The answer to this question varies, as I do not believe treatment is required for all children with MPN. I usually determine the need for treatment based on an individual child’s symptoms and lab findings. I generally do not recommend treatment for children who are asymptomatic and have reassuring labs. Children with mild symptoms in the setting of a high platelet count can often benefit from low-dose aspirin, as long as they are not showing evidence of bleeding or acquired vonWillebrand disease. Children with high red blood cell counts can also benefit from low-dose aspirin or phlebotomy. When a child has a severe clinical event such as a blood clot, or does not have improvement of symptoms with initial therapy, then cytoreductive therapy is appropriate. Which medication is used should be decided based on a conversation with the family and the treating doctor. I have been asked about what is my “cutoff” for high platelet or red cell counts for treatment, and there isn’t a standard cutoff. For example, I don’t think an asymptomatic child with a platelet count of 1.3 million necessitates treatment if they are feeling well and otherwise healthy. If you asked 10 different hematologists, you would probably get 10 different opinions on when to treat, so I think it’s important to have a conversation with your hematologist about the risks and benefits of different treatments.

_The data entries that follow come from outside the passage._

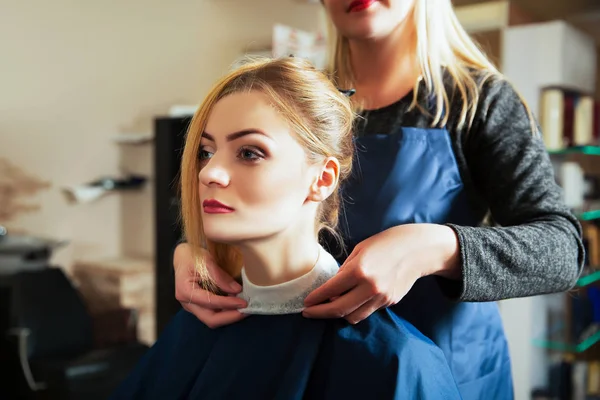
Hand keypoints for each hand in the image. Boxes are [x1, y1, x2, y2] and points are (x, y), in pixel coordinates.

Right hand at [173, 243, 247, 328]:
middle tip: (247, 310)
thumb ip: (220, 276)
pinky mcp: (199, 306)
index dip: (228, 304)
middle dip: (230, 317)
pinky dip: (226, 311)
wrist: (183, 256)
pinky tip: (237, 304)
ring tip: (245, 307)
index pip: (210, 302)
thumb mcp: (206, 261)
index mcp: (185, 291)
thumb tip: (236, 290)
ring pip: (213, 319)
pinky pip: (214, 313)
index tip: (244, 302)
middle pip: (210, 319)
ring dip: (230, 315)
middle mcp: (187, 303)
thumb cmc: (192, 256)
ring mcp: (193, 307)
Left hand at [302, 224, 459, 323]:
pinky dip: (355, 310)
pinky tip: (348, 302)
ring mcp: (381, 297)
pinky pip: (366, 311)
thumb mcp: (360, 250)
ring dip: (338, 314)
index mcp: (359, 270)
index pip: (330, 290)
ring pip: (353, 317)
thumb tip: (332, 288)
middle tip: (308, 313)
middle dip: (320, 313)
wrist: (416, 249)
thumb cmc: (385, 244)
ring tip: (327, 308)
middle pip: (339, 310)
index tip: (305, 303)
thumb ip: (345, 271)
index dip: (315, 299)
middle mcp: (370, 287)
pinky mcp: (389, 302)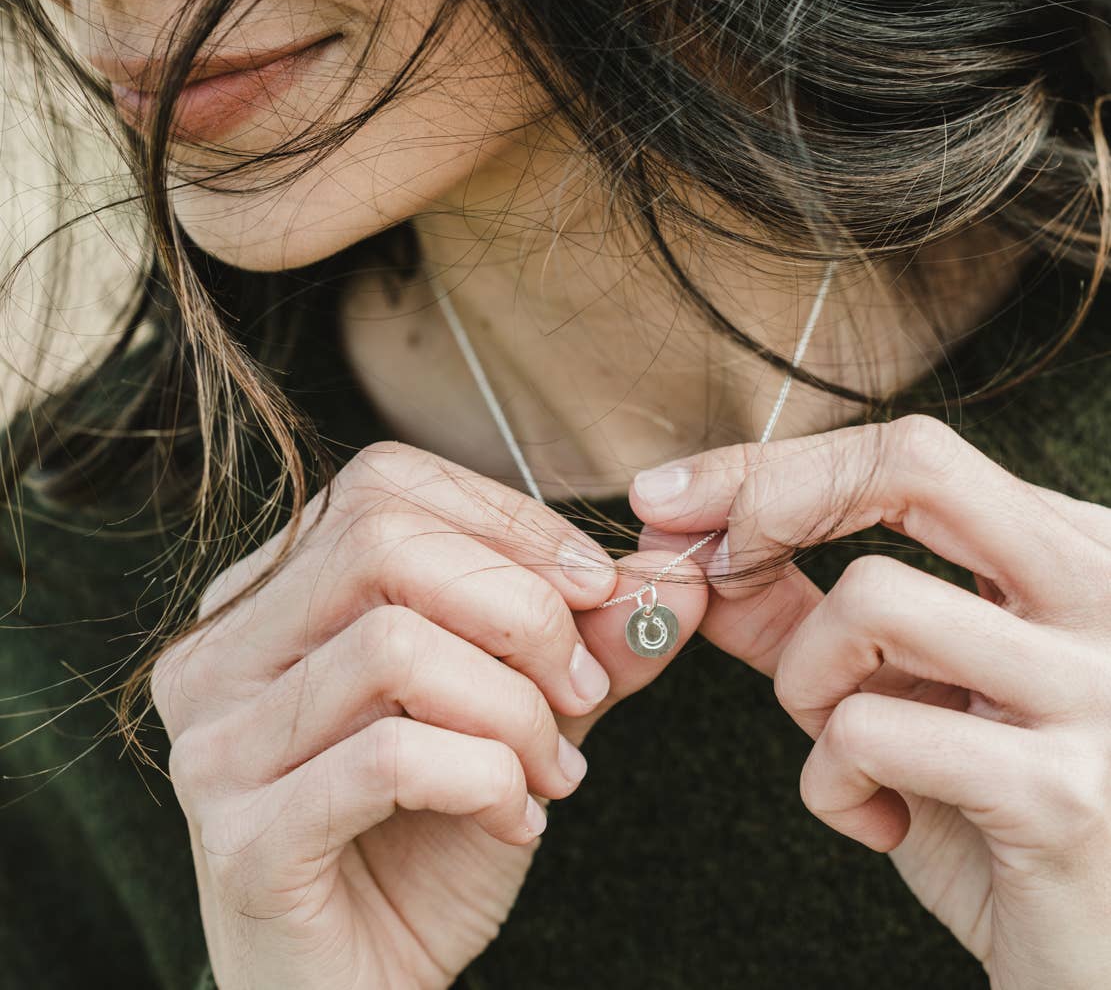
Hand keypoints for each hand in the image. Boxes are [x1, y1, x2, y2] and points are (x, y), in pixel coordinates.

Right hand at [152, 441, 706, 989]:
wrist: (366, 986)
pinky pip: (391, 757)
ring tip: (551, 772)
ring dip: (512, 709)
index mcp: (269, 597)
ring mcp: (219, 745)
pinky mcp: (243, 838)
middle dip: (522, 608)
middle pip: (384, 543)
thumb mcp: (517, 713)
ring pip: (394, 645)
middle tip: (580, 690)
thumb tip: (674, 575)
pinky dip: (486, 780)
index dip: (509, 520)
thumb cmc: (428, 838)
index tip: (598, 586)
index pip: (384, 483)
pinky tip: (514, 823)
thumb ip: (585, 640)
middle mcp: (222, 653)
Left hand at [631, 414, 1110, 989]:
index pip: (909, 454)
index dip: (771, 467)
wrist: (1091, 958)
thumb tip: (682, 544)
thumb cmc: (990, 810)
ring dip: (804, 680)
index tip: (670, 498)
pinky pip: (869, 732)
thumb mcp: (895, 688)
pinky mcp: (1065, 794)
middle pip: (913, 467)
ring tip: (841, 746)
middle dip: (774, 505)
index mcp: (1070, 552)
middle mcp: (1106, 595)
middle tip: (717, 568)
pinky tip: (879, 822)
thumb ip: (796, 612)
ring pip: (871, 601)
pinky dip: (830, 782)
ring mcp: (1100, 689)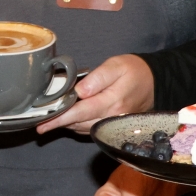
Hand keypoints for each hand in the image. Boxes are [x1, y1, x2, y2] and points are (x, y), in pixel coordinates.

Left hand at [37, 53, 154, 134]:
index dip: (60, 119)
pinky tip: (69, 119)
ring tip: (51, 120)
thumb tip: (79, 91)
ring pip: (84, 129)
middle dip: (59, 123)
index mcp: (112, 102)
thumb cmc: (134, 70)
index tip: (43, 124)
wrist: (155, 82)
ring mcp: (114, 125)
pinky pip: (91, 130)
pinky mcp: (114, 127)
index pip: (80, 113)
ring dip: (67, 125)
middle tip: (40, 122)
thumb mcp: (116, 65)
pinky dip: (78, 126)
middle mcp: (112, 118)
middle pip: (79, 124)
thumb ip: (97, 78)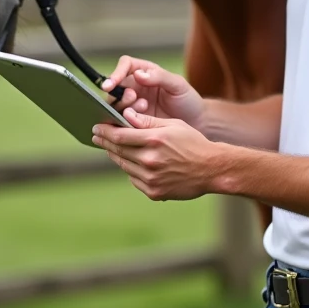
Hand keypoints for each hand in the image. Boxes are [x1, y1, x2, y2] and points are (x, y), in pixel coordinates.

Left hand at [92, 108, 218, 200]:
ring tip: (111, 148)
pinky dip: (130, 170)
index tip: (96, 128)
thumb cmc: (193, 143)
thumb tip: (126, 115)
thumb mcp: (173, 125)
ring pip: (124, 166)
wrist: (212, 170)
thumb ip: (148, 121)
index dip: (105, 131)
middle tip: (96, 136)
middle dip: (105, 142)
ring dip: (116, 156)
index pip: (120, 135)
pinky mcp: (153, 192)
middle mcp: (150, 161)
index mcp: (154, 141)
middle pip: (118, 151)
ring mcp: (151, 179)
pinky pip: (134, 180)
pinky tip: (131, 163)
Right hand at [103, 56, 205, 128]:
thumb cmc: (188, 100)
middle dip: (119, 93)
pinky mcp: (134, 121)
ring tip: (144, 107)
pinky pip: (120, 120)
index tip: (111, 84)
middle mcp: (136, 86)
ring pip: (115, 104)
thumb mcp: (178, 85)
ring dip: (123, 106)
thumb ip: (159, 77)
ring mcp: (133, 105)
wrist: (196, 123)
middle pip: (115, 86)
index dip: (116, 73)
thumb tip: (138, 74)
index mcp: (145, 72)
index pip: (125, 65)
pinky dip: (124, 121)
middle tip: (133, 97)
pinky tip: (138, 122)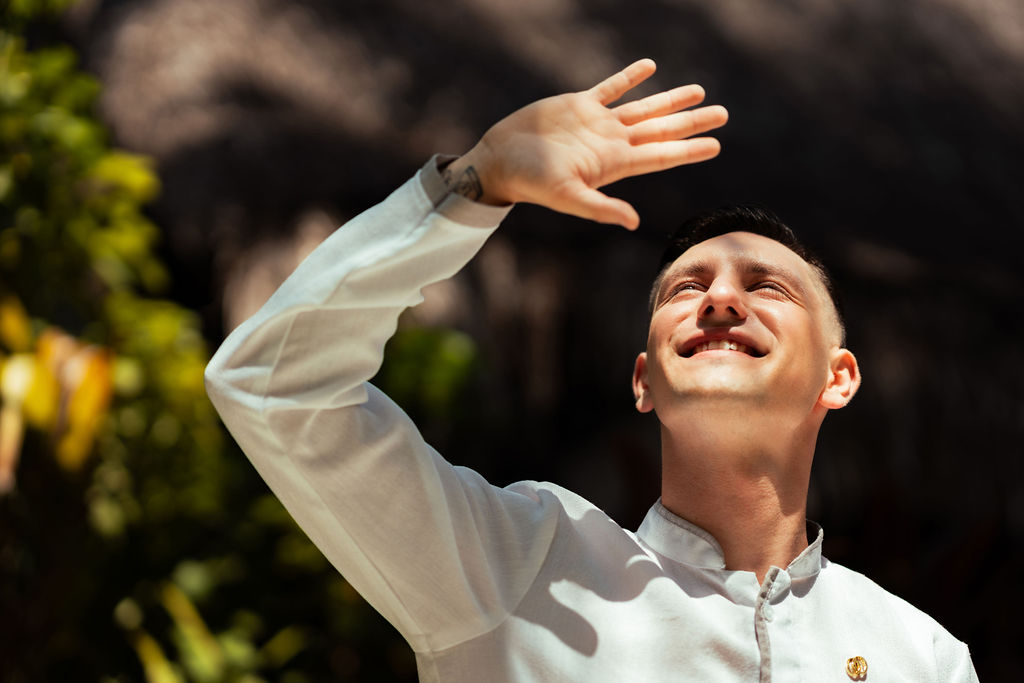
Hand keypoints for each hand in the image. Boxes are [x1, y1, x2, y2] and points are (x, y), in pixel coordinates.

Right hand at [445, 59, 727, 229]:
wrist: (499, 160)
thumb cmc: (530, 182)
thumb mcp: (566, 197)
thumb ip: (600, 208)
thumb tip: (634, 223)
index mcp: (613, 163)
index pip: (661, 155)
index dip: (689, 149)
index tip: (716, 144)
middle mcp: (611, 143)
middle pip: (661, 130)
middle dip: (691, 122)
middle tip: (723, 114)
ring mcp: (597, 123)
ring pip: (643, 109)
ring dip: (670, 100)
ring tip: (699, 91)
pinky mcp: (579, 105)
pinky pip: (611, 88)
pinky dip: (630, 77)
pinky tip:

While it can be frustrating to be facing a rare disease, there is ongoing research to help us better understand these conditions in children and adolescents. Keeping an open mind and making sure you have good communication with your child’s hematologist is the most important thing you can do.
Dr. Nicole Kucine is an Assistant Professor of Pediatrics in the Division of Pediatric Hematology/Oncology at the New York Presbyterian Hospital/Weill Cornell Medicine. She completed her fellowship training in Pediatric Hematology/Oncology in the combined program of Weill Cornell and Memorial Sloan-Kettering Cancer Center. During this time, she studied MPN and leukemia in the laboratory under the mentorship of Dr. Ross Levine and received clinical training with world-renowned hematologists at Weill Cornell. Seeing children diagnosed with MPN, and the lack of research in the area, she came to realize that there was a great need for experts in the field of pediatric MPN. Dr. Kucine therefore decided to focus her research in this area. She recently completed her Masters Degree in Clinical and Translational Science at Weill Cornell, with her MPN project being her thesis subject. She is dedicated to improving the care of children with MPN, and is working towards this goal by developing the first comprehensive Pediatric MPN center in the nation.

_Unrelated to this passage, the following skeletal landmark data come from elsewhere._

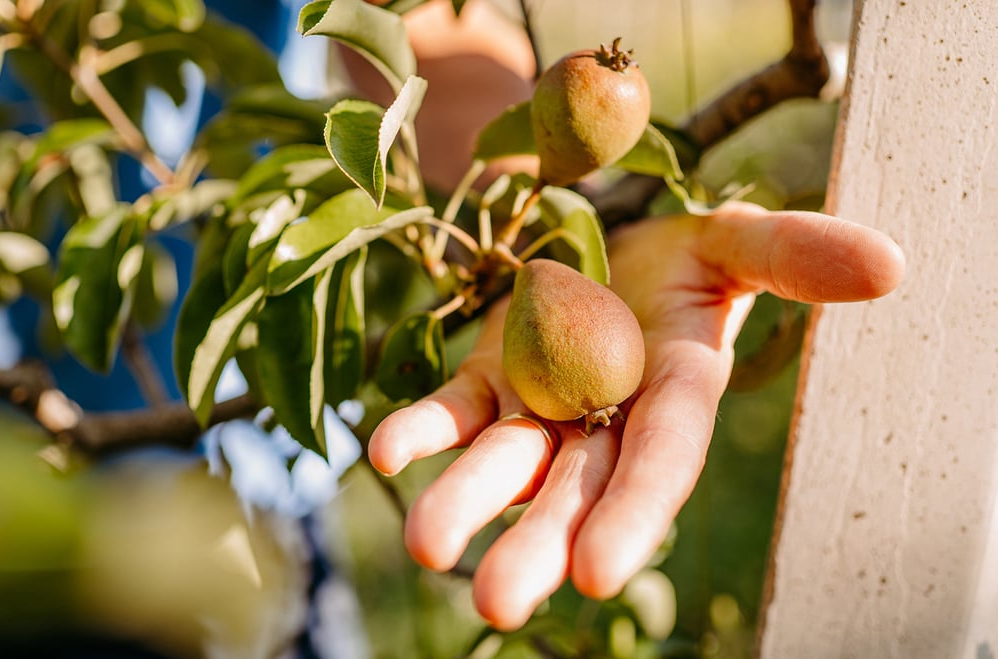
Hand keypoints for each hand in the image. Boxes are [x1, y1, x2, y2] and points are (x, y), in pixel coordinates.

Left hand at [367, 201, 904, 629]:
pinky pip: (450, 411)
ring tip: (427, 548)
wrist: (602, 241)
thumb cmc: (681, 254)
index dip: (633, 514)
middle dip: (538, 544)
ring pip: (502, 464)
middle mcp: (603, 419)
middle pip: (572, 491)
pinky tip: (384, 450)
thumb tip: (891, 266)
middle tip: (499, 602)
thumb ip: (795, 255)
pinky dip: (419, 431)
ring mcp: (537, 406)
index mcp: (672, 394)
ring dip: (464, 502)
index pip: (657, 464)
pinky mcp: (484, 379)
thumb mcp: (736, 242)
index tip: (597, 576)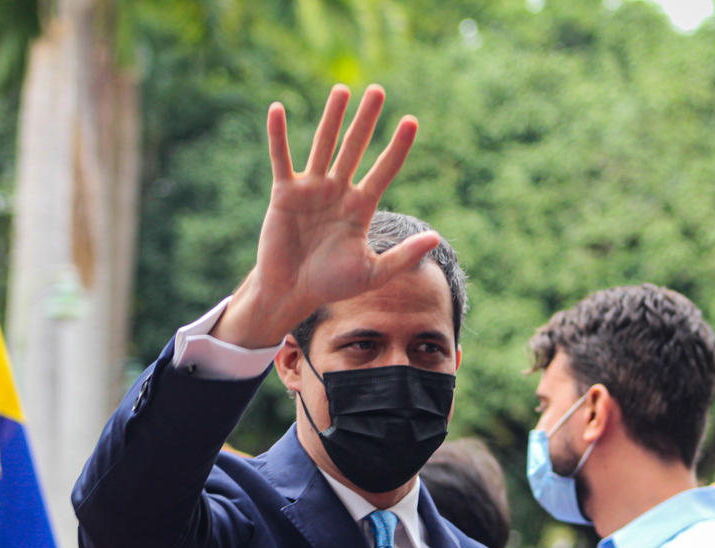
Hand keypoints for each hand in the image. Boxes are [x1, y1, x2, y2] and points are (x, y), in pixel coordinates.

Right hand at [212, 84, 440, 348]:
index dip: (397, 147)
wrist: (292, 292)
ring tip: (342, 89)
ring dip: (332, 118)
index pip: (384, 170)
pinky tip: (278, 109)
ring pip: (323, 146)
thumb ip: (404, 257)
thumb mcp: (373, 273)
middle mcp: (338, 192)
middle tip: (378, 91)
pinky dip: (278, 135)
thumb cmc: (332, 285)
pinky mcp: (284, 193)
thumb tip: (436, 238)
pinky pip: (281, 159)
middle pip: (354, 148)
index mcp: (360, 207)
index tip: (411, 122)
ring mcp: (311, 189)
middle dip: (366, 120)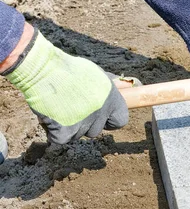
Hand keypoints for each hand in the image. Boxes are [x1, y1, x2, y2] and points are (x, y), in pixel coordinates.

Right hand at [4, 30, 128, 143]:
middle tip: (73, 108)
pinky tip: (51, 114)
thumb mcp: (97, 73)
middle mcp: (100, 113)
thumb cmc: (69, 69)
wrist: (45, 70)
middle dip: (86, 123)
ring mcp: (82, 124)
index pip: (121, 120)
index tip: (102, 117)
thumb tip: (125, 88)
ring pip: (78, 135)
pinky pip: (61, 139)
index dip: (110, 120)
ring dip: (69, 126)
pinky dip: (54, 131)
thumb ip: (109, 86)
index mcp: (111, 98)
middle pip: (96, 130)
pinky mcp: (64, 133)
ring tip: (60, 107)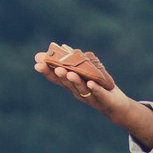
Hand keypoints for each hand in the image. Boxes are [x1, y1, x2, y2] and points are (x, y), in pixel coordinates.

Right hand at [32, 45, 152, 149]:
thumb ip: (73, 62)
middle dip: (59, 75)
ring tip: (69, 73)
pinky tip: (91, 83)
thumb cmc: (98, 86)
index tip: (37, 63)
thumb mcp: (84, 73)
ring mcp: (90, 96)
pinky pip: (98, 93)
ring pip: (81, 88)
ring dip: (74, 81)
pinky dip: (95, 88)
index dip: (47, 71)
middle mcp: (78, 92)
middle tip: (52, 67)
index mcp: (72, 85)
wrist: (115, 106)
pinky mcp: (104, 99)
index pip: (57, 78)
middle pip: (67, 83)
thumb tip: (61, 46)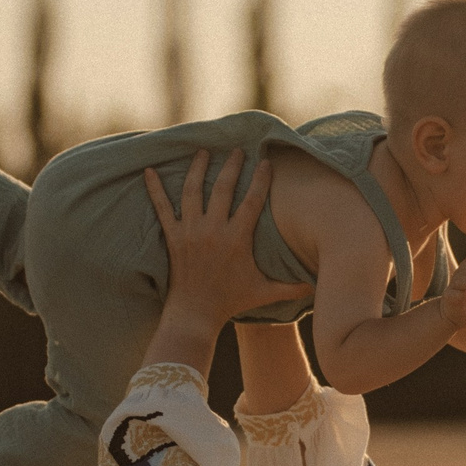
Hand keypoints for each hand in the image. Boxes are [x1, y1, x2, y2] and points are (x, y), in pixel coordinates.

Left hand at [142, 150, 312, 331]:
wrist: (195, 314)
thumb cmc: (231, 302)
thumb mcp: (265, 292)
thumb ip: (292, 286)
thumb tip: (317, 285)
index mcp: (237, 239)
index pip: (252, 201)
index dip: (260, 180)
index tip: (266, 162)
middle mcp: (213, 230)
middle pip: (223, 188)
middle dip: (231, 166)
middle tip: (236, 150)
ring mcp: (191, 232)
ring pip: (192, 191)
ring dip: (197, 168)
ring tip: (202, 151)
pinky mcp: (173, 238)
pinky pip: (162, 209)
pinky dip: (154, 190)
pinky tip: (148, 172)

Says Dr. Kucine, “MPN can occur in children and adolescents, and we are making this diagnosis more and more in this age group. Our understanding of these diseases in children is limited, – we have insufficient knowledge of the causes of these conditions, how to classify them, and how best to manage them and counsel families. We need to boost our research efforts in these diseases in order to provide better guidance and therapeutic options for patients and their families.” As part of her research program, Dr. Kucine is developing the first US patient registry specifically for children, adolescents, and young adults with MPN in order to better understand the risk factors, symptoms and complications associated with these diseases, and to survey and track how physicians are treating them. She is developing a transition program to allow young people to seamlessly transfer to an adult hematology provider with specific expertise in these disorders.

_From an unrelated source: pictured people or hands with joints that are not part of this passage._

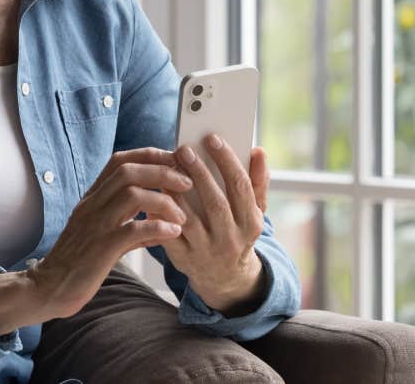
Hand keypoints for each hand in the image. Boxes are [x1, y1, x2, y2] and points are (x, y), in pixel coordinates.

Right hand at [29, 147, 193, 318]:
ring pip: (131, 194)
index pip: (120, 161)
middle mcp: (91, 205)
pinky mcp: (100, 248)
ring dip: (163, 201)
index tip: (175, 162)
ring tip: (182, 216)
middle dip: (163, 171)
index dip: (150, 156)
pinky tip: (173, 233)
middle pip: (128, 171)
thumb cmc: (78, 263)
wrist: (49, 289)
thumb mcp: (104, 237)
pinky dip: (157, 228)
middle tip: (187, 184)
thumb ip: (130, 228)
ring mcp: (94, 225)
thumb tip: (162, 227)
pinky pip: (132, 230)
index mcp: (92, 198)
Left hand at [160, 135, 270, 314]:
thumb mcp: (254, 211)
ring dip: (176, 192)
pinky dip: (161, 213)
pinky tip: (156, 193)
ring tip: (167, 167)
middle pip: (215, 202)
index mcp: (251, 223)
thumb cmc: (238, 231)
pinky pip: (169, 233)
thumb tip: (258, 150)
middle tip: (184, 149)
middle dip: (199, 173)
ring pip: (189, 218)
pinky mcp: (184, 258)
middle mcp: (231, 239)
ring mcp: (206, 251)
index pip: (241, 187)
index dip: (227, 161)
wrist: (225, 276)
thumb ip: (257, 181)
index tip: (212, 138)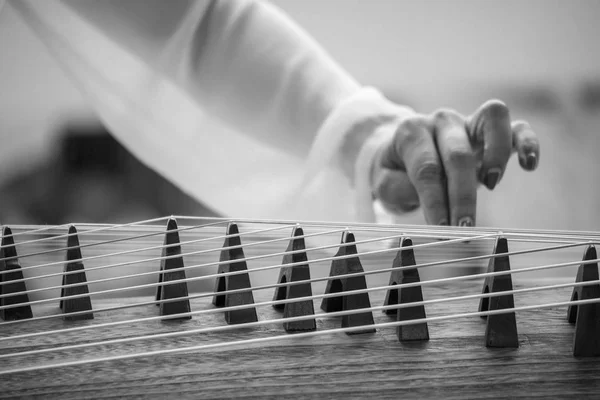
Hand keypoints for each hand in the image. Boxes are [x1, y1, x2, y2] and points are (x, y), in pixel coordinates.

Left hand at [370, 100, 538, 225]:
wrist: (403, 152)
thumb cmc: (395, 172)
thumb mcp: (383, 183)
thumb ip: (397, 189)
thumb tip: (424, 198)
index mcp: (411, 132)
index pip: (426, 168)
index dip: (434, 201)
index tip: (440, 229)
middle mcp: (441, 121)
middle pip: (458, 154)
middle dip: (462, 196)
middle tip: (463, 228)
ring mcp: (468, 121)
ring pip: (492, 118)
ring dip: (496, 154)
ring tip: (491, 185)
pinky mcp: (491, 130)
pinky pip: (516, 127)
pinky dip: (527, 143)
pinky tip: (529, 165)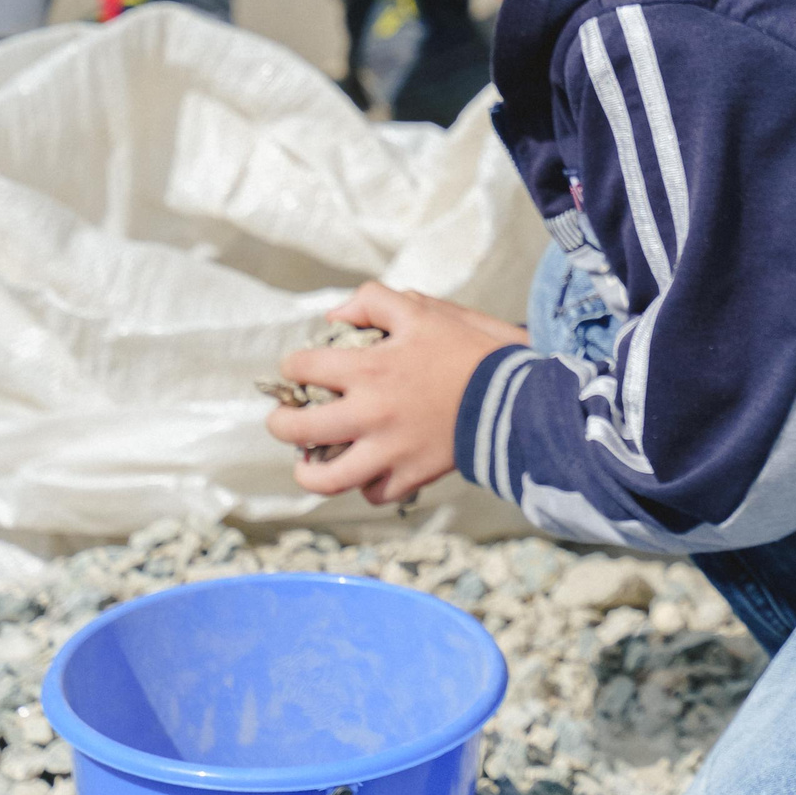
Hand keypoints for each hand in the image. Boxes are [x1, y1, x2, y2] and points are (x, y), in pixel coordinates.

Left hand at [265, 280, 529, 504]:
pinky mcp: (412, 476)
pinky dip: (367, 485)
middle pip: (298, 430)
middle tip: (283, 421)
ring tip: (307, 464)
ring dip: (308, 473)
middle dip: (280, 424)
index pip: (302, 368)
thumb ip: (372, 302)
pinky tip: (367, 471)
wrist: (514, 397)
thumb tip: (334, 317)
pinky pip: (375, 492)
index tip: (298, 370)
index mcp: (367, 368)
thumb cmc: (467, 351)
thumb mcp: (421, 310)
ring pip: (327, 478)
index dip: (292, 367)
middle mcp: (368, 414)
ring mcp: (388, 451)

In the laboratory, she is investigating the causes and mechanisms of these diseases by developing larger genomic and cytokine studies. Ultimately Dr. Kucine hopes to identify targeted therapies to use in children with MPN. “Working at the Richard T. Silver Myeloproliferative Neoplasm Center at Weill Cornell, along with physicians and researchers at Memorial Sloan-Kettering Cancer Center, I hope to improve our knowledge regarding pediatric MPN and to develop better long-term treatment strategies for these children.”